- Pà, siediti sulla panca che ti faccio una foto.
- Perché?
- La mando a uno che scrive storie.
- Sai che storie!!!
Si sentì il tipico rumore dello scatto, mentre lui guardava un punto preciso della terra, dove germogliano le storie. Aveva voglia di inventarsela lui una storia di sana pianta. Una storia che parlasse dei suoi baffi.
“Sono già nato così. Sono venuto al mondo con i capelli sulla bocca. Li ho sempre utilizzati per catturare la neve e la pioggia. C’è stato un giorno in gioventù che avevo deciso di tagliarli, ma per fortuna non lo feci, perché baciai quella ragazza un attimo prima di recarmi dal barbiere a radermi, solo per vedere come sarei stato nudo tra il naso e il labbro superiore. Il gusto di quel bacio si impregnò così bene nei bulbi dei peli, che ogni volta che li sfumavo con le forbici, le punte spruzzavano il suo profumo: il profumo di lei e di nessun altra. Lo fa ancora oggi, malgrado siano passati molti anni.
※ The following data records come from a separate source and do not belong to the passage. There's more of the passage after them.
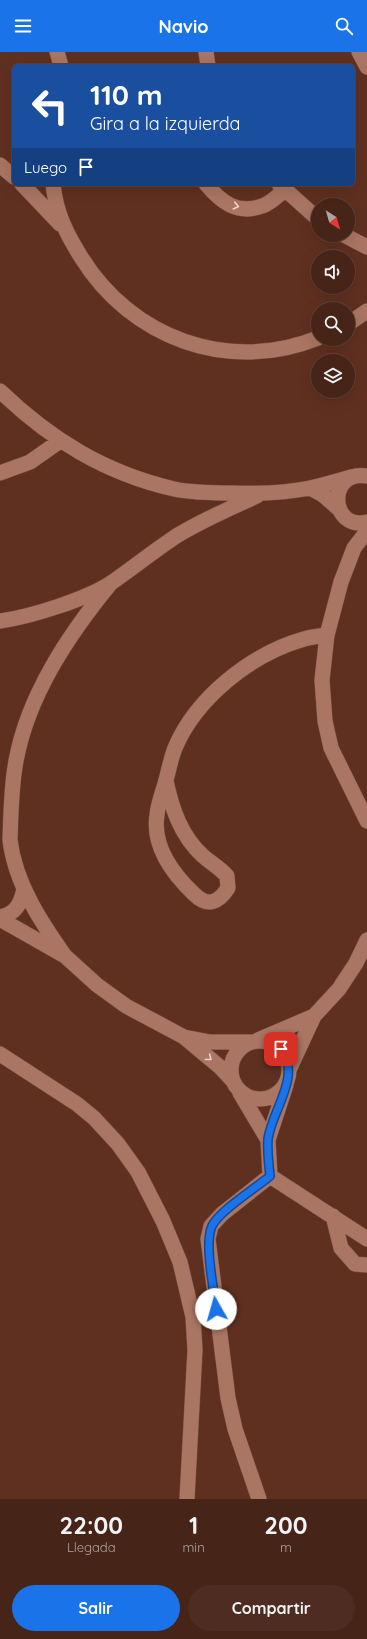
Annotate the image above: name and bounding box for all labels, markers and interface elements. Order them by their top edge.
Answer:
icon: menu [12,15,34,37]
text: Navio [159,15,208,38]
icon: search [333,15,355,37]
text: 110 m [90,77,163,112]
icon: left [24,80,76,132]
text: Gira a la izquierda [90,112,241,135]
icon: arrive [75,156,97,178]
text: Luego [24,158,67,177]
north arrow [311,198,355,242]
map controls [311,198,355,398]
one-way arrow [233,202,239,210]
button: sound [311,250,355,294]
button: search [311,302,355,346]
button: layers [311,354,355,398]
pin [264,1032,298,1066]
icon: arrive [270,1038,292,1060]
one-way arrow [205,1053,212,1060]
position arrow [195,1288,237,1330]
text: 22:00 [60,1510,123,1540]
text: 1 [189,1510,198,1540]
text: 200 [264,1510,307,1540]
text: Llegada [67,1539,116,1555]
text: min [183,1539,205,1555]
text: m [280,1539,292,1555]
button: Salir [12,1585,180,1631]
button: Compartir [188,1585,355,1631]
È per questo che tengo i baffi, per respirare l’amore di una donna: che è come la campagna, che è come la terra, che è come una storia inventata di sana pianta perché ha radici profonde”.
- Pà, andiamo?
Toccò prima l’erba e dopo i baffi. Li sfregò bene assieme alla terra, e poi disse a suo figlio che aveva la macchina fotografica in mano:
- Scatta questa… è l’odore di tua madre.